Thursday, March 03, 2005

I Want My Work to Work

My poems, for instance, are not cream-filled candies
From France, meant to appease the sweet-toothed
Tip of the tongue with honeyed sway and nibbling
Shine of a novel chorus, caramel faces, mint-wreathed
Every brow -- though I will take some of the bitter
Variety, licorice lozenges, wormwood, the absence
Of decorous iris and lily-root, amaranth and coquillage
To castigate your parasols and sea-purpled chocolates:

The past is not a buffet, we are not to feast
On the sorrows of women like scrumptious
Frogs' legs, shelled snails, puffed up and stuffed
With tears, salted and deliberately savory
With death, and wounds, a bounty's cooked harvest
Of gore; the greatest artist does not cook up
Our delicious and saucy fate, mirrored for all time
In diamond goblets of Lethe wine, so the mind,
Inebriated with the intoxications of a supreme
Being unjust, can vomit this fond extravagance
Up into the malnourished bowels of memory, whose poetry
Is sputum.

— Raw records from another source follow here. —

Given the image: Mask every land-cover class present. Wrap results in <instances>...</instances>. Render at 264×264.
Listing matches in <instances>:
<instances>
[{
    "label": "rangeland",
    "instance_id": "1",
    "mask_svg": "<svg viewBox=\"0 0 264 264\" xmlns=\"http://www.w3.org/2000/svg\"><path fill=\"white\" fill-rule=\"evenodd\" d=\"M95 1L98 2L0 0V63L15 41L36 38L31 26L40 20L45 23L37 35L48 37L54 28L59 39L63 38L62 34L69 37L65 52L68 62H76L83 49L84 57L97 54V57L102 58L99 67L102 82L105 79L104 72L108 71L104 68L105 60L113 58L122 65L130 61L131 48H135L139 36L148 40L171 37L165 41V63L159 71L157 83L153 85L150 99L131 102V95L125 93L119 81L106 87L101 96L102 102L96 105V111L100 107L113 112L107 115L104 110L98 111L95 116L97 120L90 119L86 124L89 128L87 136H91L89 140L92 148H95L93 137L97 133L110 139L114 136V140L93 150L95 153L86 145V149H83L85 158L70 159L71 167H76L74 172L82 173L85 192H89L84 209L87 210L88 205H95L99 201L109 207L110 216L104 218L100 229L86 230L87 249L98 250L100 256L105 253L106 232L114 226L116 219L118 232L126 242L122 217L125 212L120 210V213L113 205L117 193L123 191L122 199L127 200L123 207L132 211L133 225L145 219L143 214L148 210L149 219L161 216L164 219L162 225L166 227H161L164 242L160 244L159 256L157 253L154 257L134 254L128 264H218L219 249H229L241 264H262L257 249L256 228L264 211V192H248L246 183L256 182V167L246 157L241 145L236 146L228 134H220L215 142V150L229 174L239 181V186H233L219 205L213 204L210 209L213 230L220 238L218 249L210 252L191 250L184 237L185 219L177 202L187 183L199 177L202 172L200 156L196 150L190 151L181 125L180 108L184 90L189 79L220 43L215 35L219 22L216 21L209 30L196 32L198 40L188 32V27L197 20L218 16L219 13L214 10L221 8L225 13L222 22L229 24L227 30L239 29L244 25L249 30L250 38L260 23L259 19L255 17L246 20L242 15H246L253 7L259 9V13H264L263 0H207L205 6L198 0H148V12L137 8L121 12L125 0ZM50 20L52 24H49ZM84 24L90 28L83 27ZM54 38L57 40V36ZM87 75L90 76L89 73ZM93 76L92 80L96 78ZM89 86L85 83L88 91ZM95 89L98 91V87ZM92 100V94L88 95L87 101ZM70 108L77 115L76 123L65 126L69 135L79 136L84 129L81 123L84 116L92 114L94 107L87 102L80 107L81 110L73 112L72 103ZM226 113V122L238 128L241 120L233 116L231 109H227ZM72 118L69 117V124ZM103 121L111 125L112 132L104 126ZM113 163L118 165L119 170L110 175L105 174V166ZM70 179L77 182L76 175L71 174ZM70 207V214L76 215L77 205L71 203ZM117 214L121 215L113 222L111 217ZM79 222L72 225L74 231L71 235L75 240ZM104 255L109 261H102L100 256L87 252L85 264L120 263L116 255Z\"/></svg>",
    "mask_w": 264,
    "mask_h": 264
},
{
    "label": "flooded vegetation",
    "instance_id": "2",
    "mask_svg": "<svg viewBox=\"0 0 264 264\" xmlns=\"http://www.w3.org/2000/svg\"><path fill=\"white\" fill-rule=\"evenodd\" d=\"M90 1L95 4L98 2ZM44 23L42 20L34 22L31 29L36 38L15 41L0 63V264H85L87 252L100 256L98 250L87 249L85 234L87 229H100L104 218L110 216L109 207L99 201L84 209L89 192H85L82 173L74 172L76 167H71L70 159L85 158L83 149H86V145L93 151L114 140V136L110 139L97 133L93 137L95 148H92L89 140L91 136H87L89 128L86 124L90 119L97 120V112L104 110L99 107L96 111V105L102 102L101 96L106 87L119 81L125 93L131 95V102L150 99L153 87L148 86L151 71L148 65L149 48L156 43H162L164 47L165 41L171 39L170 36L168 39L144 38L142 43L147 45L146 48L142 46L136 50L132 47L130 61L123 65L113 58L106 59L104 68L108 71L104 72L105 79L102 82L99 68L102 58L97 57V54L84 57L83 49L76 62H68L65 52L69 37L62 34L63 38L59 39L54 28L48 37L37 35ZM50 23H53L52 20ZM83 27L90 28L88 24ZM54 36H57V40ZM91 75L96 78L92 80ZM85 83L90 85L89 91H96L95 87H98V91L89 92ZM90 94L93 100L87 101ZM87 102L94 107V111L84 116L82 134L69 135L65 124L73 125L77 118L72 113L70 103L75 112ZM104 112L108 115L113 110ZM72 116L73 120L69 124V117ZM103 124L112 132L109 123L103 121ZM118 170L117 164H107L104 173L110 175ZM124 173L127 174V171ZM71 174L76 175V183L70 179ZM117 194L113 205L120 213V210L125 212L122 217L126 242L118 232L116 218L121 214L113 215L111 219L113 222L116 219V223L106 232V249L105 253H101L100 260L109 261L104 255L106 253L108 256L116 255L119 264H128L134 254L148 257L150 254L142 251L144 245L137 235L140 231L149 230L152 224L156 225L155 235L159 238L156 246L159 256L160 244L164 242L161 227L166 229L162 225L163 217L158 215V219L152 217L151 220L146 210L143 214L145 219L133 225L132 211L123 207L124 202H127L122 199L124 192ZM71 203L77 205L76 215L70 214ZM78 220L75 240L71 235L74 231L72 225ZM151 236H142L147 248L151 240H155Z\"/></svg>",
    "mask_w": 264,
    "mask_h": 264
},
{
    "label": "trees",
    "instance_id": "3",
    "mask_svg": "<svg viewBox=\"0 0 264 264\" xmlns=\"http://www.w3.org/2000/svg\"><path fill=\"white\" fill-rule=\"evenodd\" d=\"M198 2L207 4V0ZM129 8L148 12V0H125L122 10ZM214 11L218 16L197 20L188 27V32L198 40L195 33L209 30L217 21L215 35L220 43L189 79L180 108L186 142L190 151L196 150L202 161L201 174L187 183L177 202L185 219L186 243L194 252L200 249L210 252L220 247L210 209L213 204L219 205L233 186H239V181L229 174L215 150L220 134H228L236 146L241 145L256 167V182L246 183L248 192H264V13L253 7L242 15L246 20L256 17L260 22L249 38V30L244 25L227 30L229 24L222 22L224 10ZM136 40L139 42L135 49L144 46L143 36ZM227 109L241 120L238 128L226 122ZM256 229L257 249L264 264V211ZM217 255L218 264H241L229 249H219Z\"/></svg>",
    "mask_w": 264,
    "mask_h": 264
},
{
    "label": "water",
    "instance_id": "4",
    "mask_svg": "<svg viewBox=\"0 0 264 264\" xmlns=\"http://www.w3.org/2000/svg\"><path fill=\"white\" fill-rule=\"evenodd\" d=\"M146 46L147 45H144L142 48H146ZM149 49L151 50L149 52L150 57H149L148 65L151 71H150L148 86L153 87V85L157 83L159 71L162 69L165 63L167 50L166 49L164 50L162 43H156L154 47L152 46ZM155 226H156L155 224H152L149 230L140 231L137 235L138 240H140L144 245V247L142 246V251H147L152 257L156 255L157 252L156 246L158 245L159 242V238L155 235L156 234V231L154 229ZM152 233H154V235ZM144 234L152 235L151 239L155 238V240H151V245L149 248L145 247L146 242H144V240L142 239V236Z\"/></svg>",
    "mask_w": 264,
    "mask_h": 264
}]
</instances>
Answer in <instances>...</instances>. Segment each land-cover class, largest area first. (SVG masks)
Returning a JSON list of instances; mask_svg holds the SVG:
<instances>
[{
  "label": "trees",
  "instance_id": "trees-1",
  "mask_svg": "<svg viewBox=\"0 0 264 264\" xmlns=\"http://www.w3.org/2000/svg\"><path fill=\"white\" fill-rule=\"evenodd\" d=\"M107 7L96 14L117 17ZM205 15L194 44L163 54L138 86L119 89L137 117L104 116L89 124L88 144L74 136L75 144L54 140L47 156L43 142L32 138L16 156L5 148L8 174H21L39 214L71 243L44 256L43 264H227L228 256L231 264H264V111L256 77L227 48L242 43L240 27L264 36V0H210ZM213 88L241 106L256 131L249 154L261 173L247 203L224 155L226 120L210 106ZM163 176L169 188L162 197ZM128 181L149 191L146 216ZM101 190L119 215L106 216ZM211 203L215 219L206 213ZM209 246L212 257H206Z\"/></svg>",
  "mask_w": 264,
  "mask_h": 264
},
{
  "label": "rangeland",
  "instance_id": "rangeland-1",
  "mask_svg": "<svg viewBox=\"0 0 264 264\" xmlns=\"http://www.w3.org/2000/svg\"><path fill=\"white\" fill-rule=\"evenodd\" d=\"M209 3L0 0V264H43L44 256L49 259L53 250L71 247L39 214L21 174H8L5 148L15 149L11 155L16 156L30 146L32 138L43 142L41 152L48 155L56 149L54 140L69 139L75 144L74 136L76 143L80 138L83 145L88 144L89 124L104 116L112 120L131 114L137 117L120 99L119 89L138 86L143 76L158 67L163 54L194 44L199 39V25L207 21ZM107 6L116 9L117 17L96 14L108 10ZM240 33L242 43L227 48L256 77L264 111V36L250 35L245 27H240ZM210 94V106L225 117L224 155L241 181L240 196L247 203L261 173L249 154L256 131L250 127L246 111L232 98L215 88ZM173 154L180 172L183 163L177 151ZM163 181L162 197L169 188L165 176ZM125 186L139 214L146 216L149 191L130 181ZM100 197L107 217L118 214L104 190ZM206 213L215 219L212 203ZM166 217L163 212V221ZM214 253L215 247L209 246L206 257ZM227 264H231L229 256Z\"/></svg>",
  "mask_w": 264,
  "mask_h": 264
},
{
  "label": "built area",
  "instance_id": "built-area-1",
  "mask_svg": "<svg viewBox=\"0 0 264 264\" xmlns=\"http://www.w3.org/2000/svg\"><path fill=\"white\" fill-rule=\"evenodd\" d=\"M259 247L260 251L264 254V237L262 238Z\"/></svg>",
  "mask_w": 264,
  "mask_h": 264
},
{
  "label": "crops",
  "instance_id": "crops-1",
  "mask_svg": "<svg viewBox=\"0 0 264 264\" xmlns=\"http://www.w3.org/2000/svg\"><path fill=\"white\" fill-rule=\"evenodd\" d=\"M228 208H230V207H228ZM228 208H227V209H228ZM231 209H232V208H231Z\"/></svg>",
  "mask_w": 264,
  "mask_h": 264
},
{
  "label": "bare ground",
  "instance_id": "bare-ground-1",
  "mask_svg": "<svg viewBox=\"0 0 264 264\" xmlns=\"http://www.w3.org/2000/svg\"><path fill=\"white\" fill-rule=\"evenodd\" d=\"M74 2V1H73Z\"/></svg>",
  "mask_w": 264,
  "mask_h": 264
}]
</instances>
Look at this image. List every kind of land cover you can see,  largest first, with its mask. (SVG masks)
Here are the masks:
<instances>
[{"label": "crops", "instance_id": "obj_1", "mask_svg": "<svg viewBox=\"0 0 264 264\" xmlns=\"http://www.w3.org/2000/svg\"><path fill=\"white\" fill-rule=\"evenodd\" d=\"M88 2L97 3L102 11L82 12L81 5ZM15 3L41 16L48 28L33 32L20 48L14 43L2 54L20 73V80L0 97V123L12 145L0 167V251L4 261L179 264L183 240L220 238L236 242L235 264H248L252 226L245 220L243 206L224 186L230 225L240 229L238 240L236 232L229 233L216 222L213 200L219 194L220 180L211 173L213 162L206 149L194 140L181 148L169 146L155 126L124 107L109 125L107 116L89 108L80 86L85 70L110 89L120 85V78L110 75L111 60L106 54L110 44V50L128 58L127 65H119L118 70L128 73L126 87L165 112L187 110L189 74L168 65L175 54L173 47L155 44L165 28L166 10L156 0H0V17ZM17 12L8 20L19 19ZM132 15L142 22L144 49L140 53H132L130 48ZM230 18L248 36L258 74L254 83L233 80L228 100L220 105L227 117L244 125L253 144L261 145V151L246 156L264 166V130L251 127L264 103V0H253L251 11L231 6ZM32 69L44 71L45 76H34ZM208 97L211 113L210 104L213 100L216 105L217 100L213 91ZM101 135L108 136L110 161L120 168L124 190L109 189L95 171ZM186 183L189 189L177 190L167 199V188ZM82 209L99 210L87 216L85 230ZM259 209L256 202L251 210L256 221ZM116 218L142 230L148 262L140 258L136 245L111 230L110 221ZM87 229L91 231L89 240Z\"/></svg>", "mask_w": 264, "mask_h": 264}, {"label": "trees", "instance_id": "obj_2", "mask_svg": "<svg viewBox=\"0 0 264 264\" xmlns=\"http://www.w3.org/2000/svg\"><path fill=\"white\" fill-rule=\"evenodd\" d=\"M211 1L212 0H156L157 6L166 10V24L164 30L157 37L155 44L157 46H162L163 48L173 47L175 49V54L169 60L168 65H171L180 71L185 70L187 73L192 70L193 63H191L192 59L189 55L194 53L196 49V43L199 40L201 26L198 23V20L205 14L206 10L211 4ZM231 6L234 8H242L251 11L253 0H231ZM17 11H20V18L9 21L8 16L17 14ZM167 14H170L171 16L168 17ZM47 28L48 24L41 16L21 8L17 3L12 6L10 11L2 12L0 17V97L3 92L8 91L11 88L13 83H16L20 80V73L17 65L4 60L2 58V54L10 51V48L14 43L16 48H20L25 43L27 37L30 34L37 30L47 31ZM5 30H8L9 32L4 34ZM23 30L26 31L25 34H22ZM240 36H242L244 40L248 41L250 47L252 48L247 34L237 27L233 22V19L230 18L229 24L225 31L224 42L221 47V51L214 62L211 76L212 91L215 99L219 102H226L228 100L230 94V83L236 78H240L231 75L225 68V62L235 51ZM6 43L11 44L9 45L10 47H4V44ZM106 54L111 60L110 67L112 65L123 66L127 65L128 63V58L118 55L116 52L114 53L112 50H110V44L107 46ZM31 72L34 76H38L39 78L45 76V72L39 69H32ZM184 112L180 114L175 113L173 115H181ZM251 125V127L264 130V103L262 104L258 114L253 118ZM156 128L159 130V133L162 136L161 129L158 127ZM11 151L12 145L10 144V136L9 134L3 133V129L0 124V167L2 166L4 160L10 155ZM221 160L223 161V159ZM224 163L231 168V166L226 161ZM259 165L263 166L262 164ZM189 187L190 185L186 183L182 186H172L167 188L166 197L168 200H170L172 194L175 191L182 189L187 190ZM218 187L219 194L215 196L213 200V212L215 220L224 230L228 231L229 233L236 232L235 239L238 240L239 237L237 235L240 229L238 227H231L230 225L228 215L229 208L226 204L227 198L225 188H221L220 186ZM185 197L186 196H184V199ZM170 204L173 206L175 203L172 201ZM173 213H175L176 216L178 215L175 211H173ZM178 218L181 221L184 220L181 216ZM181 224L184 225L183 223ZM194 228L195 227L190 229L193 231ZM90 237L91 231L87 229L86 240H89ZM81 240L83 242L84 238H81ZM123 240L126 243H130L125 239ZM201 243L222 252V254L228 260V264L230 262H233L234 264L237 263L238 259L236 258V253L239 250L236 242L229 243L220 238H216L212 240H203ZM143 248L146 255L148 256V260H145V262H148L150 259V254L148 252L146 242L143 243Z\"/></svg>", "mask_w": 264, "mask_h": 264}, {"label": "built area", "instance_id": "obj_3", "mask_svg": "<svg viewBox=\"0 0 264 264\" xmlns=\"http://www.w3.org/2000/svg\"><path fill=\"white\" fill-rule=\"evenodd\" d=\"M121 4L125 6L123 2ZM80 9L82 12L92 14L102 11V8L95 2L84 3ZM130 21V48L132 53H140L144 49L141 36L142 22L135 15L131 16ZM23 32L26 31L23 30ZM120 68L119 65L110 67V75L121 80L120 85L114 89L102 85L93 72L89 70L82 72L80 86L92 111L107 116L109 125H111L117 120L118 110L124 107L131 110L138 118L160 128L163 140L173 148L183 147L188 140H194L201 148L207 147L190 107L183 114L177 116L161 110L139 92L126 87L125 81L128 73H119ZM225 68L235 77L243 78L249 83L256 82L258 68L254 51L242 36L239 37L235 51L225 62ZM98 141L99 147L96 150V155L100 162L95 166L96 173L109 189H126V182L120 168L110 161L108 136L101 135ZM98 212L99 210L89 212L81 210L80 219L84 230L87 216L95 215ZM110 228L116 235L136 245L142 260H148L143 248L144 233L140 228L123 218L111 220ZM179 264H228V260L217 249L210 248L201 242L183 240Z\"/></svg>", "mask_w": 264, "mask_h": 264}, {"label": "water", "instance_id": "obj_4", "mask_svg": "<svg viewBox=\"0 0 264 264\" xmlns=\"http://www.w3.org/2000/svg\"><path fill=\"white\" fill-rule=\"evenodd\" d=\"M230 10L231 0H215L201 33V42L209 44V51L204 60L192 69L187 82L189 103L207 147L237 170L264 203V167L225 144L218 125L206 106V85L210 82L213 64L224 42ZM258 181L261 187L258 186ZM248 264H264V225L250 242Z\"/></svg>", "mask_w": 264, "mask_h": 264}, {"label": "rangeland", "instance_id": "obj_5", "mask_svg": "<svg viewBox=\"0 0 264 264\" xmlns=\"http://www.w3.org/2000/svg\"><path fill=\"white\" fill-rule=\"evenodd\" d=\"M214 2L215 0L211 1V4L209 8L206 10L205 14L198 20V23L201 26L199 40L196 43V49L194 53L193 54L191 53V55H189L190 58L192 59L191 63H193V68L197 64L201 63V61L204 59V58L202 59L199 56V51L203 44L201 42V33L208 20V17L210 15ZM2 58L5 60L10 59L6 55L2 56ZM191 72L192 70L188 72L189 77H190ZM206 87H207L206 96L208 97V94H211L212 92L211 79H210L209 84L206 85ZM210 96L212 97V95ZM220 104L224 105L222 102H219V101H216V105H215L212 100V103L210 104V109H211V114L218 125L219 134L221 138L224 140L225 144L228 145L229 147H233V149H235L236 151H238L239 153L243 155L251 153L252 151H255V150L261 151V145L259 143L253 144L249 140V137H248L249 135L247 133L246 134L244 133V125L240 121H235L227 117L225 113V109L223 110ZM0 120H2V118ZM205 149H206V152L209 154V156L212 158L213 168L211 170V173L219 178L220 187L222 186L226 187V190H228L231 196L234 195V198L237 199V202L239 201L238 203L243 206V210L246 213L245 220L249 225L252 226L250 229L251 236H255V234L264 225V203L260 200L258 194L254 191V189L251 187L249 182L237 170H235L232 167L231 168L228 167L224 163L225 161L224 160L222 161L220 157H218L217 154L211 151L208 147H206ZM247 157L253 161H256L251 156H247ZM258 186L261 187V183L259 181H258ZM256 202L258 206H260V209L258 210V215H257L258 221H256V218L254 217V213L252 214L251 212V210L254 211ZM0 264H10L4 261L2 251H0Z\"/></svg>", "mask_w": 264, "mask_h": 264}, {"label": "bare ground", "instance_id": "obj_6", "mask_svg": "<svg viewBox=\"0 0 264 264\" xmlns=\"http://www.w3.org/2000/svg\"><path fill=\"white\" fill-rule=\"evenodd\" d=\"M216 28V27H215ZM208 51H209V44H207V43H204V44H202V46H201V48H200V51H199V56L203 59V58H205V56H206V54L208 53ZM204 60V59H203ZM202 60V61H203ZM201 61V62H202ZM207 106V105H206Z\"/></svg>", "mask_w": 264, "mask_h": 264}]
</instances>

Someday a doctor will come along

And prescribe a strict diet of barely, ground
Wheat, something hard and close to the land
And its life-giving streams; tiramisu gives way
To lightly honeyed cakes, a visionary sip
Of wine, the fresh and ascetic taste
Of virtue. Books, like people, can corrupt --
All the more gluttonous shameful!
When Shakespeare can put a roof on the head
Of human penury, then to loquacious history
I'll bow my crown, and sing his glory.